Es ist durchaus möglich, dass es Implementierungen gibt welche bei entfernten Dateisystemen in einen Polling-Betrieb umschalten, das erzeugt aber ganz ordentlich Traffic und darum lässt man es lieber ehe das Netz mit Beschwerden zugemüllt wird.

Gut - wenn Dein Chef möchte, dass da eine E-Mail generiert wird scheint das ja nicht sonderlich Zeitkritisch zu sein. Du kannst also mit Deinem Programm 1x pro Minute die Verzeichnisse abgrasen und das gemütlich auswerten lassen.

Bernd


----------



## G@st (12. Nov 2012)

@Bernd Stimmt, das ist weniger zeitkritisch, der Ordner wird täglich etwa drei, vier Mal geleert und die Daten in unser ERP-System übertragen. Wenn ein Mitarbeiter ein File aber doppelt einliest, verbuchen wir die selbe Rechnung zweimal an den Kunden, daher die kleine Überprüfung bis unsere Entwickler mit den Anpassungen nachkommen, die sich momentan ergeben. 

Danke für das Update, vor allem wie der Watcher funktioniert, das bedeutet, dass ich momentan einfach einen völlig falschen Ansatz habe. Wenn ich das Programm abgeändert habe, setze ich den neuen Quellcode noch hier rein. 

@tröööhöööt Der Fileserver liegt auf einem Windows Server.

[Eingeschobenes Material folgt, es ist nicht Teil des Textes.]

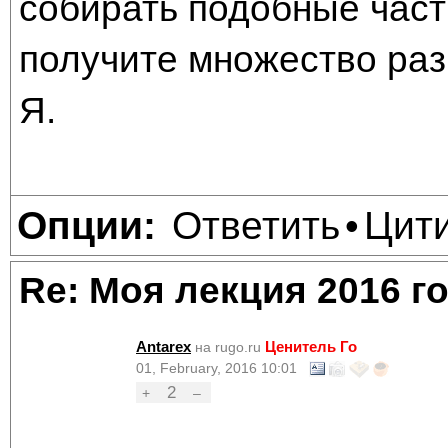
собирать подобные част
получите множество ра
Я.
Ответить
Цит
Опции:
•
Re: Моя лекция 2016 г
Antarex
Ценитель Го
на rugo.ru
01, February, 2016 10:01
2
+
–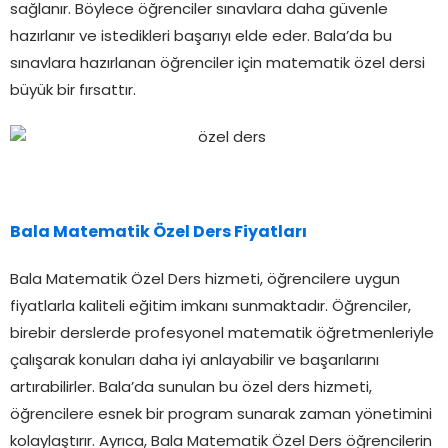
sağlanır. Böylece öğrenciler sınavlara daha güvenle
hazırlanır ve istedikleri başarıyı elde eder. Bala’da bu
sınavlara hazırlanan öğrenciler için matematik özel dersi
büyük bir fırsattır.
Bala Matematik Özel Ders Fiyatları
Bala Matematik Özel Ders hizmeti, öğrencilere uygun
fiyatlarla kaliteli eğitim imkanı sunmaktadır. Öğrenciler,
birebir derslerde profesyonel matematik öğretmenleriyle
çalışarak konuları daha iyi anlayabilir ve başarılarını
artırabilirler. Bala’da sunulan bu özel ders hizmeti,
öğrencilere esnek bir program sunarak zaman yönetimini
kolaylaştırır. Ayrıca, Bala Matematik Özel Ders öğrencilerin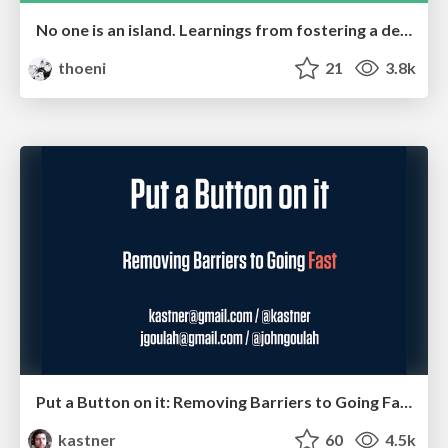
No one is an island. Learnings from fostering a developers community.
thoeni
21
3.8k
Put a Button on it: Removing Barriers to Going Fast.
kastner
60
4.5k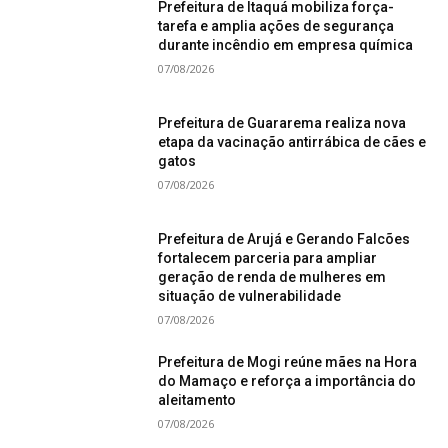
Prefeitura de Itaquá mobiliza força-
tarefa e amplia ações de segurança
durante incêndio em empresa química
07/08/2026
Prefeitura de Guararema realiza nova
etapa da vacinação antirrábica de cães e
gatos
07/08/2026
Prefeitura de Arujá e Gerando Falcões
fortalecem parceria para ampliar
geração de renda de mulheres em
situação de vulnerabilidade
07/08/2026
Prefeitura de Mogi reúne mães na Hora
do Mamaço e reforça a importância do
aleitamento
07/08/2026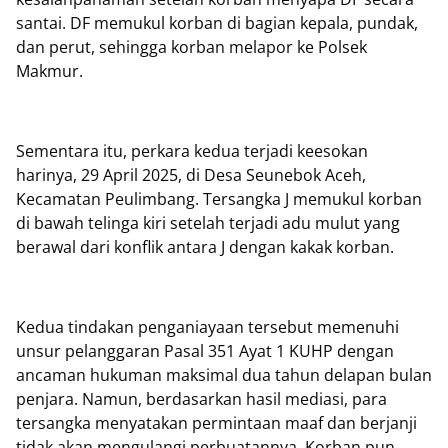
santai. DF memukul korban di bagian kepala, pundak,
dan perut, sehingga korban melapor ke Polsek
Makmur.
Sementara itu, perkara kedua terjadi keesokan
harinya, 29 April 2025, di Desa Seunebok Aceh,
Kecamatan Peulimbang. Tersangka J memukul korban
di bawah telinga kiri setelah terjadi adu mulut yang
berawal dari konflik antara J dengan kakak korban.
Kedua tindakan penganiayaan tersebut memenuhi
unsur pelanggaran Pasal 351 Ayat 1 KUHP dengan
ancaman hukuman maksimal dua tahun delapan bulan
penjara. Namun, berdasarkan hasil mediasi, para
tersangka menyatakan permintaan maaf dan berjanji
tidak akan mengulangi perbuatannya. Korban pun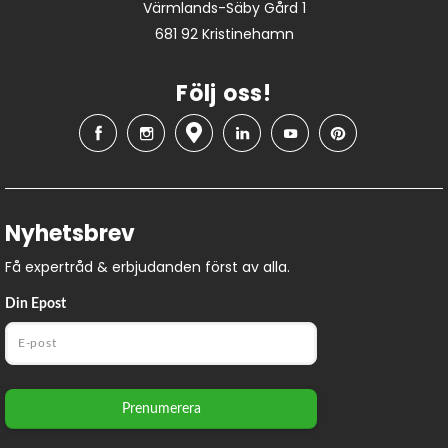
Värmlands-Säby Gård 1
681 92 Kristinehamn
Följ oss!
Nyhetsbrev
Få expertråd & erbjudanden först av alla.
Din Epost
Prenumerera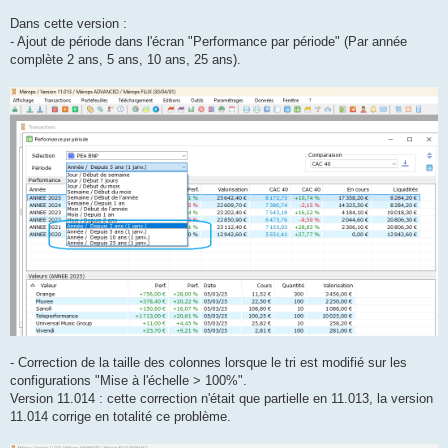
a
g
Dans cette version :
e
- Ajout de période dans l'écran "Performance par période" (Par année
complète 2 ans, 5 ans, 10 ans, 25 ans).
- Correction de la taille des colonnes lorsque le tri est modifié sur les
configurations "Mise à l'échelle > 100%".
Version 11.014 : cette correction n'était que partielle en 11.013, la version
11.014 corrige en totalité ce problème.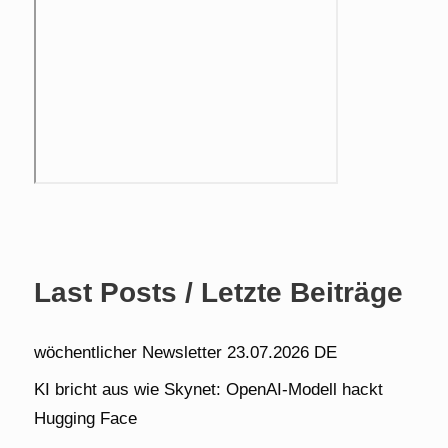
Last Posts / Letzte Beiträge
wöchentlicher Newsletter 23.07.2026 DE
KI bricht aus wie Skynet: OpenAI-Modell hackt
Hugging Face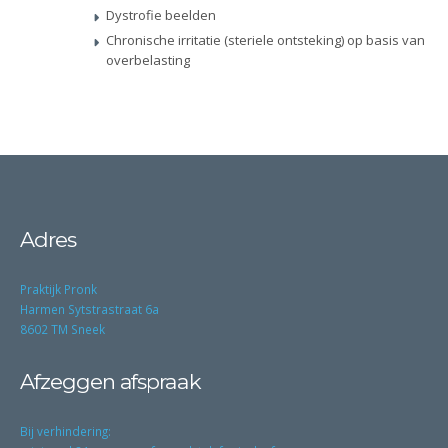
Dystrofie beelden
Chronische irritatie (steriele ontsteking) op basis van
overbelasting
Adres
Praktijk Pronk
Harmen Sytstrastraat 6a
8602 TM Sneek
Afzeggen afspraak
Bij verhindering: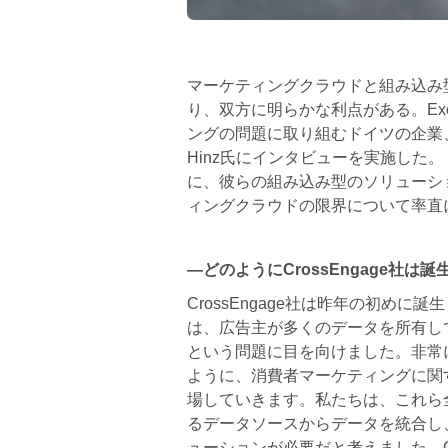
マーケティングクラウドと組み込み
り、双方に明らかな利点がある。Exc
ングの問題に取り組むドイツの企業、Cr
Hinz氏にインタビューを実施した。 H
に、彼らの組み込み型のソリューシ
ィングクラウドの限界について率直
―どのようにCrossEngage社は
CrossEngage社は昨年の初めに誕
は、広告主が多くのデータを所有し
という問題に目を向けました。非常
ように、消費者マーケティングに関
場していきます。私たちは、これら
るデータソースからデータを統合し
ューションが必要だと考えました。Cros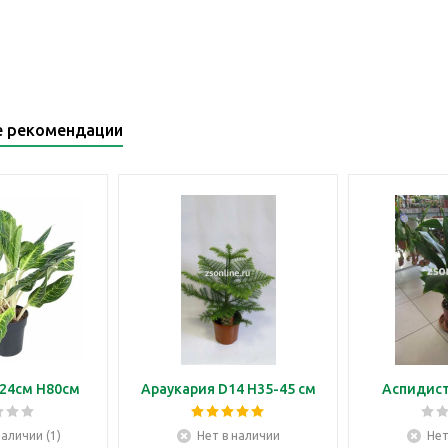
е рекомендации
24см H80см
Араукария D14 H35-45 см
Аспидист
наличии (1)
Нет в наличии
Нет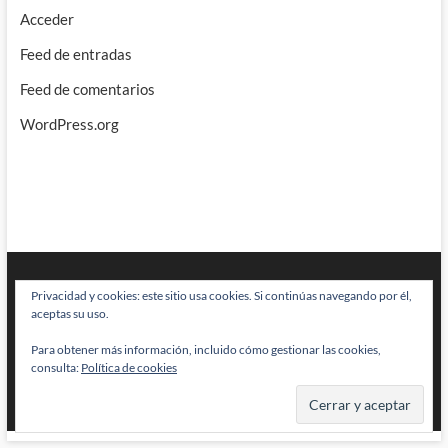
Acceder
Feed de entradas
Feed de comentarios
WordPress.org
Privacidad y cookies: este sitio usa cookies. Si continúas navegando por él,
aceptas su uso.
Para obtener más información, incluido cómo gestionar las cookies,
consulta:
Política de cookies
BRAINSTOMPING
| Diseñado por:
Theme Freesia
|
WordPress
| © Todos
los derechos reservados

Mit den Pfadangaben hab ich alles mögliche probiert, ich bin sogar, weil ich selber an meine Blödheit gedacht hab, zum Admin gelaufen und wir haben noch ein, zwei Sachen probiert, blieb aber alles ohne Erfolg.


----------



## Bernd Hohmann (12. Nov 2012)

G@st hat gesagt.:


> @Bernd Stimmt, das ist weniger zeitkritisch, der Ordner wird täglich etwa drei, vier Mal geleert und die Daten in unser ERP-System übertragen. Wenn ein Mitarbeiter ein File aber doppelt einliest, verbuchen wir die selbe Rechnung zweimal an den Kunden, daher die kleine Überprüfung bis unsere Entwickler mit den Anpassungen nachkommen, die sich momentan ergeben.



Dann würde es eigentlich ausreichen, wenn der Dupe-Check von dem Mitarbeiter gestartet wird der den Rechnungsimport auslöst (also davor).

Wobei ich jetzt irritiert bin: wenn man die Dubletten schon am Dateinamen erkennt (so Dein Mustersource), warum kippt man vor dem Import die beiden Verzeichnisse nicht einfach zusammen - oder warum gibt es überhaupt mehrere Verzeichnisse?

Bernd


----------



## G@st (13. Nov 2012)

Das Problem dabei war, dass die Importe von fast allen Mitarbeitern durchgeführt werden. Der eigentliche Import wird von der Verwaltung durchgeführt, aber Dokumente kommen aus der ganzen Firma. 

Es gibt zwei Ordner, weil das eine die Historie, sprich die Daten sind, die bereits bearbeitet wurden. Der zweite Ordner ist der Importordner ins ERP. Heißt, wenn ich eine bereits bearbeitete Rechnung dann wieder in den Import-Ordner legen will, muss das System Alarm geben, damit der Kunde die Rechnung nicht doppelt erhält. Daher geht es definitiv nicht einen Ordner zu machen. 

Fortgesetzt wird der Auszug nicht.